Exodus 36-38 These are the records of the tabernacle

From Exodus 36-38

02 ExodusScripture was used to keep records. In today’s passage we see records about the amounts given in order to have the tabernacle and its items of worship constructed.

This post is part of my bible in a year series.

Passage and Comments

This chapter is very close to earlier passages in Exodus. It is almost a word-for-word record of the fulfilment of the instructions given by God to Moses during his first stay on mount Sinai. The similarity between the instructions and their fulfilment indicates that the people obeyed God in every detail. Everything was made just as Moses had been instructed.

21 These are the records of the tabernacle, the tabernacle of the testimony, as they were recorded at the commandment of Moses, the responsibility of the Levites under the direction of Ithamar the son of Aaron the priest.

22 Bezalel the son of Uri, son of Hur, of the tribe of Judah, made all that the LORD commanded Moses; 23 and with him was Oholiab the son of Ahisamach, of the tribe of Dan, an engraver and designer and embroiderer in blue and purple and scarlet yarns and fine twined linen. (Ex 38.21-23)

‘Records’. Scripture was used to keep records. The account is a little tedious. However the detail shows the importance of the tabernacle for the people. And perhaps Israel could look back at the scriptures and recall how to build their holy places.

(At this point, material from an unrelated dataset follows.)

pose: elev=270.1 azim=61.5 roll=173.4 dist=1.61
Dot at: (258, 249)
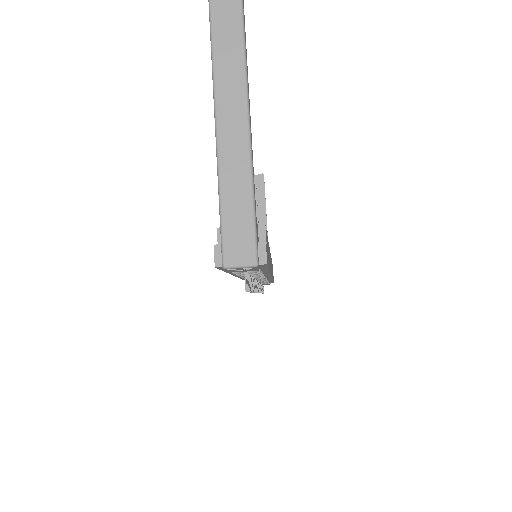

‘Bezalel’. Bezalel was part of Caleb’s house. He was gifted by God as a skilled craftsman in wood, metal and precious stones, and placed in charge of the making of the tabernacle. He taught other workers who worked under his direction. (Ex. 31.1-11; 35.30-35)

24 All the gold that was used for the work, in all the construction of the sanctuary, the gold from the offering, was twenty-nine talents and 730 shekels, by the shekel of the sanctuary.

25 The silver from those of the congregation who were recorded was a hundred talents and 1,775 shekels, by the shekel of the sanctuary: 26 a beka a head (that is, half a shekel, by the shekel of the sanctuary), for everyone who was listed in the records, from twenty years old and upward, for 603,550 men. (Ex 38.24-26)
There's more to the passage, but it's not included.